How to keep a dorm room organized
Start by doing your homework. Each school has information available about room sizes and arrangements. If this information has not been sent to you, search online for photos and dimensions, because knowing what you’re walking into will set you up for success.
Here are some ideas to maximize space and keep things organized for the whole year.
Make the bed work for you
Any information you can gather about the beds is key. A room could have loft beds, captains’ beds (beds with built-in drawers and storage compartments underneath) or beds on standard frames. Knowing how much space you’ll have to work with below and above your bed is helpful.
Any space underneath even a standard frame can be maximized with plastic bins, such as the 60-quart bins with latches from Sterilite ($24.99, target.com). These are great for storing boots and hats, bulky sweaters or extra toiletries. Using bed risers, such as the six-inch ones from Everbilt ($11.32 for four, homedepot.com), can add extra inches of storage space under the bed.
Once you’ve made the most of the area under the bed, look up. An over-the-door organizer, such as the 24-pocket over-the-door mesh shoe bag ($21.99, containerstore.com), can be used for shoes, umbrellas, cords, sunscreen, hats and gloves.
Some dorm rooms have small mirrors installed, but if you’re looking for something a little bigger with added functionality, try Pottery Barn Teen’s metal grid functional over-the-door mirror ($199, pbteen.com), which has hooks and a rack for storage.
Command hooks that attach with adhesive strips and don’t damage surfaces are another way to make the most of even the tiniest of wall spaces. They are available in different sizes and can hold jackets, hats, towels, umbrellas, backpacks or sports gear. There are also Command caddies for office supplies, makeup and sunglasses. With all Command products, follow the directions, and don’t hang anything on them until the specified wait time has passed. (Available at multiple locations; prices vary.)
Another option is to add storage on top of dressers or desks. A small stackable drawer unit, such as the Sterilite three-drawer small countertop unit ($14.89, target.com), can hold medications and first-aid supplies, cosmetics, jewelry, tech accessories or office supplies.
When furniture meets storage
A storage ottoman can be used to stash extra clothes or supplies while doubling as seating or a small table. There are many affordable choices available in different sizes, styles and colors.

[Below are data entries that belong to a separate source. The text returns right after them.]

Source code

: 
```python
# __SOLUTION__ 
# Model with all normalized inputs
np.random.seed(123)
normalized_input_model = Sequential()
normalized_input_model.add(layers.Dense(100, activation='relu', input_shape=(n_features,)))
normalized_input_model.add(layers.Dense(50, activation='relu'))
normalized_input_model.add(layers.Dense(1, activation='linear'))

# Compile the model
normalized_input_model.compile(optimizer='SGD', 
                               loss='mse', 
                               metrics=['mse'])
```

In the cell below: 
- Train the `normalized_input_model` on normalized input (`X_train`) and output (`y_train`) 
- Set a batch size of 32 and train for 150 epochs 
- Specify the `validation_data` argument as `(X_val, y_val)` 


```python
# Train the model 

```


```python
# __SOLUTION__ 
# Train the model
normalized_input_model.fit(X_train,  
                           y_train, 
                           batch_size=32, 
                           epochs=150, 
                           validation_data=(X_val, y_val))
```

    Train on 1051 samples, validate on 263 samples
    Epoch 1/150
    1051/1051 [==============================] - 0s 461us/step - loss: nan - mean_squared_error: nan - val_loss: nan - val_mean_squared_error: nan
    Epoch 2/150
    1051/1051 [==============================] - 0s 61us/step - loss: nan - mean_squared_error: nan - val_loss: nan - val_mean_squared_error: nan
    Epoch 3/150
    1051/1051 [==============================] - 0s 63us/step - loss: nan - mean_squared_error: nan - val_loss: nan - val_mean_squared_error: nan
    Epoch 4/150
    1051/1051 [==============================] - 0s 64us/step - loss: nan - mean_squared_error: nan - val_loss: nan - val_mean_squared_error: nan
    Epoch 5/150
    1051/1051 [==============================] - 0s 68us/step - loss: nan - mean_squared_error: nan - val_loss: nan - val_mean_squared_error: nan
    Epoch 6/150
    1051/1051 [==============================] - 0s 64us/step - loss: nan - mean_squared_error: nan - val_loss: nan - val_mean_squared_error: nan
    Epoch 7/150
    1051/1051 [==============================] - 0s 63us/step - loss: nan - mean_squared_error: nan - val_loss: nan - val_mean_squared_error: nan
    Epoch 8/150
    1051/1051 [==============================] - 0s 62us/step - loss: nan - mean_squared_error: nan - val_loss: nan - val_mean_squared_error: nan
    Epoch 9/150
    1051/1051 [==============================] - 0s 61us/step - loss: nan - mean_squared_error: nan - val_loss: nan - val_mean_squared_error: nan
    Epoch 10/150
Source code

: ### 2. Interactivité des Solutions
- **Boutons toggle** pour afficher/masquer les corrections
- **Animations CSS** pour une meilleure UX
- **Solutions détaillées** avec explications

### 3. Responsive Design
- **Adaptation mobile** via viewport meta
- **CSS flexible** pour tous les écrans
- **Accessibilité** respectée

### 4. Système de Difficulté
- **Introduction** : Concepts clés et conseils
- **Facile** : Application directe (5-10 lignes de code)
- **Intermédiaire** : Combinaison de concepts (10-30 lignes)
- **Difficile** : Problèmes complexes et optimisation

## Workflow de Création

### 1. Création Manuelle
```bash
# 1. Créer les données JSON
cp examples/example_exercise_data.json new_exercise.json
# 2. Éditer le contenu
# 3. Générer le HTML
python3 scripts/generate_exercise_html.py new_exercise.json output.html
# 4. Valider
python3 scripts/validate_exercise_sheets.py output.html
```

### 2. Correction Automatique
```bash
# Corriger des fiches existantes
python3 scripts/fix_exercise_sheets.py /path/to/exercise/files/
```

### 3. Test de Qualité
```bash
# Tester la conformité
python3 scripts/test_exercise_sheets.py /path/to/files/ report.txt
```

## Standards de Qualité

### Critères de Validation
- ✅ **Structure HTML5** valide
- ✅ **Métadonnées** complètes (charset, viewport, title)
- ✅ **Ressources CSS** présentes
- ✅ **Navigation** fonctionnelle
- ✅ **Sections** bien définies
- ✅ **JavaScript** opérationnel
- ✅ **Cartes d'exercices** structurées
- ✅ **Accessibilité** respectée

The Rump Roost from Scout ($66.50-$74.50 for a large, scoutbags.com) is lightweight and easy to clean, and it folds flat when not in use.
Consider placing a cube shelving system, such as Ikea’s Kallax unit ($34.99, ikea.com), next to the bed for additional storage that’s affordable and versatile. You can add bins or leave the spaces open.
Other helpful tools
A handheld vacuum, such as the Brigii mini-vacuum, air duster and hand pump ($38.53, amazon.com), is useful for small messes. And something that helps students organize their devices and accompanying chargers is vital. Try Waitiee’s three-in-one wireless charger ($30.59, amazon.com). Make sure students have several power strips and an extension cord to ensure easy accessibility.
Reusable pouches, such as the ones by Stasher (sizes and prices vary, stasherbag.com), are also useful for organizing cords, medication, credit cards, money and writing utensils. And thin hangers, such as the Squared Away no-slip slim hangers ($35 for 50, bedbathandbeyond.com), or multitiered hangers, such as the chrome four-tier swing-arm pant hangers ($10.99, containerstore.com), will maximize limited hanging space in a closet.
Finally, don’t forget to declutter before you go. Having the proper storage in any dorm room will go a long way toward keeping things orderly, but even the most organized of spaces can’t hold a lot of excess. Make smart decisions about what you bring. Less is more when it comes to college living; you’ll have less to keep track of, and your roommates will thank you.